ブルペンデーは先発のリリーフ的な投手が降板した後、先発投手ではなくそのままリリーフ陣が継投していくというものになります。中継ぎ・リリーフの数人で、短いイニングを継投する投手起用です。(非常に似ているため、オープナー制(ブルペンデー)と言う表現をする場合も少なくありません)
また、過去にはペナントレース中、先発ローテーションの谷間に中継ぎのリリーフ投手だけで継投するという苦肉の策をブルペンデーと言った時代もあったようですが、現在(少なくとも昨季から)はブルペンデーと言うとオープナー制の一つと言う形で紹介されている傾向にあるのです。
オープナーやブルペンデーには多くのメリットがあり、投手力の弱いチームがチーム防御率を向上させる継投策としてメジャーでも非常に評価された戦術になってきています。
オープナーが登場した理由・背景
2018年のメジャーリーグで話題になったオープナー制ですが、これはタンパベイ・レイズが行ったことがきっかけになります。当初タンパベイ・レイズは投手力で他球団との差がありました(弱かった)。特に先発投手が他球団に比べ充実しているとは言い難く、チーム防御率も期待できない状況でした。
そんな中序盤からクローザーを起用し、先発投手へつないでいくオープナー制を採用し、実戦投入したところゲームがうまく作れるようになり、ア・リーグ全15チーム中で2位のチーム防御率3.74を記録しました。
オープナー制によって先発投手の無駄な負担も軽減できたため戦力の温存ができたという点も防御率アップの要因と言えます。他球団もその継投策に注目し、ロサンゼルス・エンジェルスもシーズン終盤で採用し徐々にメジャーリーグにも浸透しています。
オープナー制のメリット・デメリット
オープナー制はもちろん良い点だけではありません。救援投手をいきなり序盤に投入する戦術であるオープナー制はメリットとデメリットがあります。
最大のメリットは、得点率の高い1番から3番までの上位打線をクローザーが抑えることでゲームの流れがスムースになる。先発投手が良い流れの中スタートできれば、有利に試合を運ぶことができます。
次に先発投手の負担が軽減されるという点です。試合開始からクローザーやリリーフエースを投入することで、本来であれば先発投手がいきなり上位打線につかまり、炎上するというパターンがほぼ消えます。
本来の先発投手が登板しても下位打線からスタートするため比較的安全なスタートを切ることができます。そうなることでゲームも安定して作ることもできますし、上位打線に捕まりいきなり球数を消費して立ち直れなくなるということもありません。
オープナー投手がゲームを作ってくれるので、先発投手もある程度体力を温存できますから長いシーズンを戦うのにも有利に進むというメリットがあります。特にMLBの先発投手は中4日が基本なので、ローテンションを維持するために有効といえます。

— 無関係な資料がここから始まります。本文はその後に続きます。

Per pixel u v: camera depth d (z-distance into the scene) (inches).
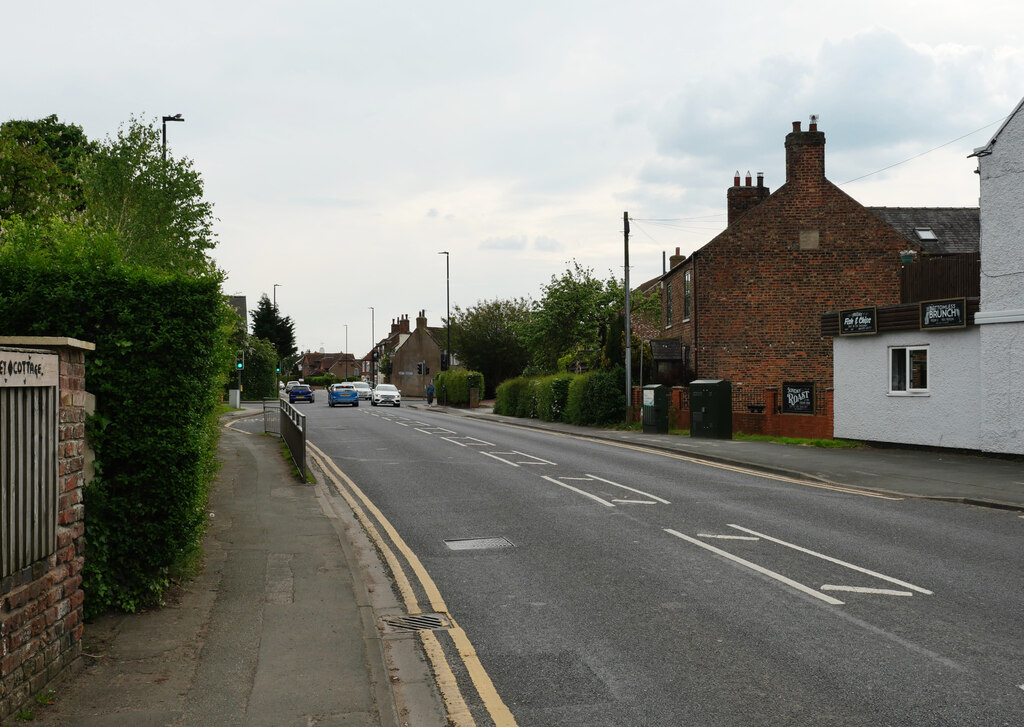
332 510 485.1
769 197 1272.1
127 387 266.7
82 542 223.8
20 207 692.7
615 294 1841.8
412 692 215.8
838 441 850.8
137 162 674.8
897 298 1267.2
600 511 478.9
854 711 198.7
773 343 1264.8
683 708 202.4
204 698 202.2
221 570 333.1
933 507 494.0
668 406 1076.5
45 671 200.5
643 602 294.5
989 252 689.6
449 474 650.8
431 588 318.3
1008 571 334.0
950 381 730.8
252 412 1788.9
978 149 694.5
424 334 3479.3
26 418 189.2
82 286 263.7
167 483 271.3
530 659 239.1
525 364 2544.3
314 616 272.7
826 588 309.4
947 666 227.9
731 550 375.2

そう言った意味で、強力な先発投手を持たないチームには効果的な戦術と言えるのです。
デメリットも指摘される
ただ、このオープナー制もデメリットがあります。確かにチーム自体の防御率は上がるのですが、投手個人の成績がつきにくいという点です。
勝ち星やセーブと言った成績はある一定の条件(イニング数など)を満たさなければカウントされませんから、序盤からクローザーが投げたらセーブ数はそのクローザーにカウントさせず投球回数や防御率のみがカウントされます。
先発投手に至ってはチームが勝っても勝ち星がつかないこと多くなると、球団としては評価(査定)が低くなり年俸の交渉にも影響します。勝ち星やホールドなどの投手記録がつかないと、ファンも楽しみが1つ減ってしまいます(記録マニアも多いですので)。

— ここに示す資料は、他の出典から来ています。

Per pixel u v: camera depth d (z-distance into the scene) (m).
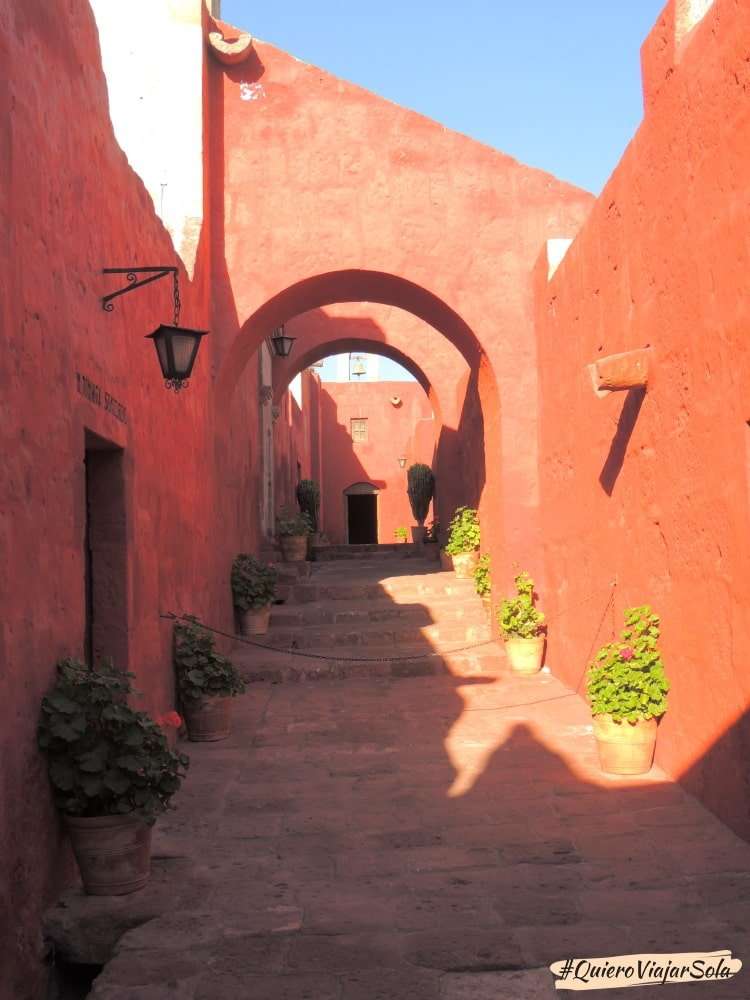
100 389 5.38
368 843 5.25
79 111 5.07
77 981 4.35
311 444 28.28
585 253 8.09
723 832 5.17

確かにチーム力としては強くなりますが、淡白な戦術、面白みのない球団とのイメージも付いてしまうといったデメリットが考えられます。
まとめ
実は、平石監督が「オープナー制を採用する」というコメントを見ました。エース則本の離脱はやっぱり大きな戦力ダウンですからね。オープナーやブルペンデーを採用するメリットが高いでしょう。
イーグルスの場合、中継ぎ・抑えのメンバーはそれなりにいますので、オープナーに適してるでしょう。安楽・宋家豪・菅原あたりの投手は2イニングくらいならビシっと抑えるのでは?あとは松井や青山あたりの先発もありそうですね。